As I read further and further into The Summoning, I found myself struggling in a way that went beyond just finicky problems with voice. I’d describe this in two words: pacing problems.

The bulk of the novel’s problems take a very, very long time to unravel. This would be fine if the tensions built in a gradual and meaningful way. But unfortunately, the chapters here are both very brief and very inconsistent. Characters would be talking to ghosts in one chapter and flirting over breakfast the next. Chloe Saunders, for all of her apparent genre savvy, remains painfully clueless about the very transparent conspiracy that underlies the Lyle House–most of which I’d guessed about a quarter of the way in. Worse, I never really got a sense of the characters during the novel’s first two thirds, either. It wasn’t until about halfway through that I could even reliably tell you which character was which, and that would be in very broad strokes: Victoria’s the bitch, Derek smells, Simon’s a nerd, and Rachelle is . . . uh, black? The lack of concrete characterization and consistent tensions made it very difficult for me to care through most of the book.

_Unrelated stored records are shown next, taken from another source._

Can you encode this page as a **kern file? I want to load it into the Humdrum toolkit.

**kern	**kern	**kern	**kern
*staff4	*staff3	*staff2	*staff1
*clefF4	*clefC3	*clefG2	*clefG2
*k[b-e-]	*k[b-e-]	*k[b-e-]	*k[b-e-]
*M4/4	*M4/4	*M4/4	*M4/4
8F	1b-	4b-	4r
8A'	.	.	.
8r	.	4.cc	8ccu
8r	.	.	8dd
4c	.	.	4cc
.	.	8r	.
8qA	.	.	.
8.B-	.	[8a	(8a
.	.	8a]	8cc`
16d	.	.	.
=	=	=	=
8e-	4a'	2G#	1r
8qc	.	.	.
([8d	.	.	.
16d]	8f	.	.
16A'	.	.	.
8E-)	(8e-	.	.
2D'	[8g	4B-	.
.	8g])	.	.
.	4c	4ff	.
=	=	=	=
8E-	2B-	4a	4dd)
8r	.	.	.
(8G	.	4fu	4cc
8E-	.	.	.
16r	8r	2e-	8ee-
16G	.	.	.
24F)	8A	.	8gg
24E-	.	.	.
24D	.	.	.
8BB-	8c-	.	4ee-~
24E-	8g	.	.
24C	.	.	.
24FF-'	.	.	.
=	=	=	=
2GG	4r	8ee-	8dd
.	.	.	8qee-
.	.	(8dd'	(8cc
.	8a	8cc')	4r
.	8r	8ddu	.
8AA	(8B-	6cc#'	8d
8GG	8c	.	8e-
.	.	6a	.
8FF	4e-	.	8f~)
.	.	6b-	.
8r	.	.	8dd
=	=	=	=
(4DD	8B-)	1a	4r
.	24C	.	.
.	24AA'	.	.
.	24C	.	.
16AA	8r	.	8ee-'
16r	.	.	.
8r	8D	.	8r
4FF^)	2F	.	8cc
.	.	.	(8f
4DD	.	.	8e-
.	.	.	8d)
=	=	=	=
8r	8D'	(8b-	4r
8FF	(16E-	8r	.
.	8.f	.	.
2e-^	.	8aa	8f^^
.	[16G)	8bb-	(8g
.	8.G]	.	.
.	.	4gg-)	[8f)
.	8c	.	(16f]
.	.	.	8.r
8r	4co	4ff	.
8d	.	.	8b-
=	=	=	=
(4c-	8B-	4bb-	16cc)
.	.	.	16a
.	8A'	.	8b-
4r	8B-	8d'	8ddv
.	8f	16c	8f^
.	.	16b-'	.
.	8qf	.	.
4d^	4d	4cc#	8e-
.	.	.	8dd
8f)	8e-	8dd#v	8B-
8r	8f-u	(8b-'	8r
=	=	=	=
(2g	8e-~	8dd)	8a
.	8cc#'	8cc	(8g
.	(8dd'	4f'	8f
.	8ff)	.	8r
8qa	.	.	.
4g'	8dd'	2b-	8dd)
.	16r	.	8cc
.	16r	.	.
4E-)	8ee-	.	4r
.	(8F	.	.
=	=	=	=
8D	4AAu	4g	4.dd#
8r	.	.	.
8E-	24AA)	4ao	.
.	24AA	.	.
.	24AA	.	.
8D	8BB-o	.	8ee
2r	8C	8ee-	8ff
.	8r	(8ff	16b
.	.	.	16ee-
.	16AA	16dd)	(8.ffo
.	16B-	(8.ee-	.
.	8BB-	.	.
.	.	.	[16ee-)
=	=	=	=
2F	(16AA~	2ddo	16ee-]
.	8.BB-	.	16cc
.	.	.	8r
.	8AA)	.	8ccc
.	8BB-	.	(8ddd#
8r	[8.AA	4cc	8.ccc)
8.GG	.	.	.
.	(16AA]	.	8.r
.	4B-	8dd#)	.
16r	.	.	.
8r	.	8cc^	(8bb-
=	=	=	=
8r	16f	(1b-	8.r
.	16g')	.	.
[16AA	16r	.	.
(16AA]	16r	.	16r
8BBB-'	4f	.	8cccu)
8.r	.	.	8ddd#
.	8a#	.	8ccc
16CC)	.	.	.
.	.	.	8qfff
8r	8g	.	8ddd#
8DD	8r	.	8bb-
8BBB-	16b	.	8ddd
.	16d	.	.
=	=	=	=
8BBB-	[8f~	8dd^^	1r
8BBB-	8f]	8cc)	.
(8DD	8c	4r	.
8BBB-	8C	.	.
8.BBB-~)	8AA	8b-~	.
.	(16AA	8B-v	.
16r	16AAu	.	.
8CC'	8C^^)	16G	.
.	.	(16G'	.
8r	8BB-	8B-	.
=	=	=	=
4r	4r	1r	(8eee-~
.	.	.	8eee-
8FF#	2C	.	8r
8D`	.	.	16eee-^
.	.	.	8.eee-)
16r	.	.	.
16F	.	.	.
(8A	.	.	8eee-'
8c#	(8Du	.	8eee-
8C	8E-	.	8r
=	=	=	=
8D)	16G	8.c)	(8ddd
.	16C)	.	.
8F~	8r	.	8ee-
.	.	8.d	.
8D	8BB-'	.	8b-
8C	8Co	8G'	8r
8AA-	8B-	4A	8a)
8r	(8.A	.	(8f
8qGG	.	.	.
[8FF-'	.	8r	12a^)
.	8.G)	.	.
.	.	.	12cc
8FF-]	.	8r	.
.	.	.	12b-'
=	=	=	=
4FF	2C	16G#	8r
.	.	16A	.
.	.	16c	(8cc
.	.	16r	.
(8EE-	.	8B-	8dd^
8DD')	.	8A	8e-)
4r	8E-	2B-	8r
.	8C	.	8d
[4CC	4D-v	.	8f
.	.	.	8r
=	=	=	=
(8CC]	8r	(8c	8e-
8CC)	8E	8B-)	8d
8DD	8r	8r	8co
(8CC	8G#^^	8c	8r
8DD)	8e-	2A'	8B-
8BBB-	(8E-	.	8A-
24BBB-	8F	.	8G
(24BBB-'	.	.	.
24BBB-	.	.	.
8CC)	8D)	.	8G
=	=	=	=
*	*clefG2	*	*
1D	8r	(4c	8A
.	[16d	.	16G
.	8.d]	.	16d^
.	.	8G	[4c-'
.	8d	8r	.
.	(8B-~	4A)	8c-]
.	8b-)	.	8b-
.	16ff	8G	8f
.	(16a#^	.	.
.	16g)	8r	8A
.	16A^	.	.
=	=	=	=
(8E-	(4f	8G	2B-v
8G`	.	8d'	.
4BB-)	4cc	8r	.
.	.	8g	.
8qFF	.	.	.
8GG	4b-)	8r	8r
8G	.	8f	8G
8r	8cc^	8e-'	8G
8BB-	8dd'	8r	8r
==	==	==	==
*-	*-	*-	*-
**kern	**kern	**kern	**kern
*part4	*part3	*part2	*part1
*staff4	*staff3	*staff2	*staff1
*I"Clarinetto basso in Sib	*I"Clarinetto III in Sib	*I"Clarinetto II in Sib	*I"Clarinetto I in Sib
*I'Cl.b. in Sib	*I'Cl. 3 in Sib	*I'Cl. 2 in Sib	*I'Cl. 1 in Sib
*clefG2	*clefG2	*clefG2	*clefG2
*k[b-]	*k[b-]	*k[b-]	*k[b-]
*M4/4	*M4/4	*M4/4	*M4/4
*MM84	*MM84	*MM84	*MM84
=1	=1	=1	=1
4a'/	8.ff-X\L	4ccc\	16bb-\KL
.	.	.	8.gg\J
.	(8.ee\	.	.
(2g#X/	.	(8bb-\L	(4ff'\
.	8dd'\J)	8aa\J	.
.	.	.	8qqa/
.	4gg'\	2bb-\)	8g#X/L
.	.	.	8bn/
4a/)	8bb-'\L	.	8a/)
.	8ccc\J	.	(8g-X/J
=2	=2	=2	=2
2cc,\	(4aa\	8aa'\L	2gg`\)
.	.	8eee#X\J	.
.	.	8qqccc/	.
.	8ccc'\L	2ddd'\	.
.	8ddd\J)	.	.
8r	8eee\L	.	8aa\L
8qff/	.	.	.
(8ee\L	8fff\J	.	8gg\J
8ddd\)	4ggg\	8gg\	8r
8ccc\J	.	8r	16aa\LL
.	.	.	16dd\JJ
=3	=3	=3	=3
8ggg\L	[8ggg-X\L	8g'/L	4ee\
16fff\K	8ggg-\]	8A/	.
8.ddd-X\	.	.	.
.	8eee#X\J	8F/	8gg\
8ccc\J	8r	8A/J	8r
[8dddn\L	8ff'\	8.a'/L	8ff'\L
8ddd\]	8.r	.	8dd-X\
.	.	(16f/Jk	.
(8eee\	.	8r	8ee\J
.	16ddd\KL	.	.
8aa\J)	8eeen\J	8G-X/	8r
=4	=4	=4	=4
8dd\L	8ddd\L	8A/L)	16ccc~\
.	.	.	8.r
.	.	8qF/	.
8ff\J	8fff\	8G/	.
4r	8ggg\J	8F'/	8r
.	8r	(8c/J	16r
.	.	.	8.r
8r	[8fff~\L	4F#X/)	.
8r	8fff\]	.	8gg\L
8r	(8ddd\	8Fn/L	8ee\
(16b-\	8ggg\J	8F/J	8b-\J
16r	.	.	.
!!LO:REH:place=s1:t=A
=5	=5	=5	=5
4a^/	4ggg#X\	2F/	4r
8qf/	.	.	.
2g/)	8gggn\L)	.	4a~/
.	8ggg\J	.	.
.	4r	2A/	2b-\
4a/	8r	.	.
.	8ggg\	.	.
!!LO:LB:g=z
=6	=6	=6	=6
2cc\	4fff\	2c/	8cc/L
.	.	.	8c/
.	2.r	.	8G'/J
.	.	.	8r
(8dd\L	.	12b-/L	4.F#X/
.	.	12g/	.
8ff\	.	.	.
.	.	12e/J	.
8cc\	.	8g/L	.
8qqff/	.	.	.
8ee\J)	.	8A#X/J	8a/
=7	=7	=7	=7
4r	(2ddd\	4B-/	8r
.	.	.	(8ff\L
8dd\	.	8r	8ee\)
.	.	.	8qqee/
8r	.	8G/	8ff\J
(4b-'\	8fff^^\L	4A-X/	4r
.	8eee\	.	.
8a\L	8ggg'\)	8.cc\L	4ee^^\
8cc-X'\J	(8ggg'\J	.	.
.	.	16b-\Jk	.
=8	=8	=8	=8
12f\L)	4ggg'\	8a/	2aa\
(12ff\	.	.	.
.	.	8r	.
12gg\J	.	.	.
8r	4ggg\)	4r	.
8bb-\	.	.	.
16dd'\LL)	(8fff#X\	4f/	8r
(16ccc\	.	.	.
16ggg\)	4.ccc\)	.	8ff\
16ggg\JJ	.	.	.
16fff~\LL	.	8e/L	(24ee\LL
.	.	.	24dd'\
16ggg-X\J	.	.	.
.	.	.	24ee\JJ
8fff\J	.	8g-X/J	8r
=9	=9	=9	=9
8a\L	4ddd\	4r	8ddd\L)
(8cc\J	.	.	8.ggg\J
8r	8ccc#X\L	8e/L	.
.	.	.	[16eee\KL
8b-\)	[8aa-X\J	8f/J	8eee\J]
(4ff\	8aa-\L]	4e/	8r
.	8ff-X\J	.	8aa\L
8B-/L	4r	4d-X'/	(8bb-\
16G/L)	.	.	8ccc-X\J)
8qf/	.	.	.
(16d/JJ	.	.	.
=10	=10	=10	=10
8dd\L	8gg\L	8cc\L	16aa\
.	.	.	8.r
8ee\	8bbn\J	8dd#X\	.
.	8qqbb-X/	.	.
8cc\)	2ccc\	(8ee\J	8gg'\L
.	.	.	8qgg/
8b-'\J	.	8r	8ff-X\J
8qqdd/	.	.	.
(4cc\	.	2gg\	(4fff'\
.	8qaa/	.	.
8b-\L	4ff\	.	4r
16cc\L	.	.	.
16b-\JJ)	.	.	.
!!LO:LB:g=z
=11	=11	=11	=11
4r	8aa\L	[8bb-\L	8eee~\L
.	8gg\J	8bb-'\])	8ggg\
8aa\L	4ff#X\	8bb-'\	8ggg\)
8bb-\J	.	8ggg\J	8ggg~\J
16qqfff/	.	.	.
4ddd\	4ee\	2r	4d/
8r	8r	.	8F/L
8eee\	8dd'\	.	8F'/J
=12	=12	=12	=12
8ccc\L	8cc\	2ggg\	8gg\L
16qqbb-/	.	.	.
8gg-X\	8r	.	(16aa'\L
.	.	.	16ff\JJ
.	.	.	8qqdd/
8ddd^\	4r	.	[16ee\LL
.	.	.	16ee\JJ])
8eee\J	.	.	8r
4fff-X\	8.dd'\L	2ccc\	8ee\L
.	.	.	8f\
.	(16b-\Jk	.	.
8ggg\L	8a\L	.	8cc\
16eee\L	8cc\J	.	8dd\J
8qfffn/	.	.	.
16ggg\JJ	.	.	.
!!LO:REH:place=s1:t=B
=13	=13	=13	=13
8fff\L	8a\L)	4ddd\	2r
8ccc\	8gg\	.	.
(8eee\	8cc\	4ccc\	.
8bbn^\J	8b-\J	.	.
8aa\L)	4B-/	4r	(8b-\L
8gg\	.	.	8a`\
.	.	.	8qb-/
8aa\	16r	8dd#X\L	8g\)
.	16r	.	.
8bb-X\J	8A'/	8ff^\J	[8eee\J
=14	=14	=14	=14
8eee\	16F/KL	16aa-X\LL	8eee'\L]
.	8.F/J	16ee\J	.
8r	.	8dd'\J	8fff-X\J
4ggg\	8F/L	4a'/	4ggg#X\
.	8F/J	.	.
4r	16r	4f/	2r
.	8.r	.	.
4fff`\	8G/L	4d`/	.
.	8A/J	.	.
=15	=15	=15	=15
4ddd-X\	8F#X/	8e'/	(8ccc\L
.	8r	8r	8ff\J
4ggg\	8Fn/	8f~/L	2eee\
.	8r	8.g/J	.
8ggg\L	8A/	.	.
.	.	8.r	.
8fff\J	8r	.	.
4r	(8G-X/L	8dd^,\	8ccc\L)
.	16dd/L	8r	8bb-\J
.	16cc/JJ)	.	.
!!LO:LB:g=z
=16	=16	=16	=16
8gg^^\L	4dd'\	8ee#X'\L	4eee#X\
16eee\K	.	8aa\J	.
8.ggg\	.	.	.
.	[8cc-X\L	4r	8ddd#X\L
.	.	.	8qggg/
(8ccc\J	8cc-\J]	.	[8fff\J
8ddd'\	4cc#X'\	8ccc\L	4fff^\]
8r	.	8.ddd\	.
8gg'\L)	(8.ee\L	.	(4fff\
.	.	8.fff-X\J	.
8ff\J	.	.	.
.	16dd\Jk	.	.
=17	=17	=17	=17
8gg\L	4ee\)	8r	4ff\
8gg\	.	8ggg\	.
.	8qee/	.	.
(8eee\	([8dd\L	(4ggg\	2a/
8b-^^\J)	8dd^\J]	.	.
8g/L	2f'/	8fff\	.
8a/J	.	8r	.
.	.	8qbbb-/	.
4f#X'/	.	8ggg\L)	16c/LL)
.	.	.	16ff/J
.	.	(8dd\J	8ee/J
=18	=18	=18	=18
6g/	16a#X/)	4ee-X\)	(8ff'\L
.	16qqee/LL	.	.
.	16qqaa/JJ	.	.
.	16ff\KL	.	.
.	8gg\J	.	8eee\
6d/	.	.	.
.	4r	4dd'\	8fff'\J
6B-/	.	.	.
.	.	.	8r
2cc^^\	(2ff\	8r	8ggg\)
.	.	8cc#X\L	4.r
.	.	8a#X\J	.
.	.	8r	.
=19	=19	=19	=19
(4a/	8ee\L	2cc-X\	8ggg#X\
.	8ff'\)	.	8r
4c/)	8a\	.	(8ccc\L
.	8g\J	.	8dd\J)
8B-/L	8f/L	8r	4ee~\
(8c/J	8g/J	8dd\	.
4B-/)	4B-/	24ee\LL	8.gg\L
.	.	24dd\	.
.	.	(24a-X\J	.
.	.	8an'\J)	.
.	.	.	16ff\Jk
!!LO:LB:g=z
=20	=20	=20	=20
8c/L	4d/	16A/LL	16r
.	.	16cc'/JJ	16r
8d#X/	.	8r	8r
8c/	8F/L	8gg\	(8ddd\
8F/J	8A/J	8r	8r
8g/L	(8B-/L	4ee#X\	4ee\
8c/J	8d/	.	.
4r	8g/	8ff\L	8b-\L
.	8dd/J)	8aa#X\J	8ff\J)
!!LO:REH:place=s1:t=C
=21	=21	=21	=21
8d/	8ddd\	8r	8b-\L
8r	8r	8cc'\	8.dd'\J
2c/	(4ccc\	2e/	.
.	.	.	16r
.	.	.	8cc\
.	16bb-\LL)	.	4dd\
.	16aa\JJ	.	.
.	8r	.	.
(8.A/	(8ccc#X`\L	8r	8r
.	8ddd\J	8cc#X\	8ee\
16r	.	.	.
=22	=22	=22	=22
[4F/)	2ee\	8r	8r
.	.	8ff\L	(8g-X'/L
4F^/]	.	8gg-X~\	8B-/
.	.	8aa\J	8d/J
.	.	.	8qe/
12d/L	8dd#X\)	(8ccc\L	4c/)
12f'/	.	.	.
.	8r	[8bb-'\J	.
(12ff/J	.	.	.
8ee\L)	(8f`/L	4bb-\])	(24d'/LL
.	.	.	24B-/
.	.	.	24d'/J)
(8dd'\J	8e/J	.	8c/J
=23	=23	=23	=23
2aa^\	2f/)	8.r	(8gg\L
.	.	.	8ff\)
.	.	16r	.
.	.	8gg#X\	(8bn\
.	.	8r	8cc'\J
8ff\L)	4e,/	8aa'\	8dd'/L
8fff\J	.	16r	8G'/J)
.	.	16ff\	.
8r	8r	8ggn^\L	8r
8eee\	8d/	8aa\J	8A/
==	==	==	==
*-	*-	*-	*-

Luckily, the novel takes a sudden turn for the better in the last hundred pages or so. Finally, Chloe catches on with regards to the sinister nature of the Lyle House and, along with several other students, she sets out to finally do something about it. By necessity, the personalities of the characters were suddenly much better defined and more interesting. But then the novel ends abruptly, with absolutely none of the plot threads resolved. I’m all for cliffhangers; I love long series with rich continuity. But I also like to have a small feeling of resolution by a novel’s end. By the last page of The Summoning I had the distinct feeling that the story was just beginning. Which would have been great! Except I just wish I hadn’t had to read through four hundred pages of prose to get there.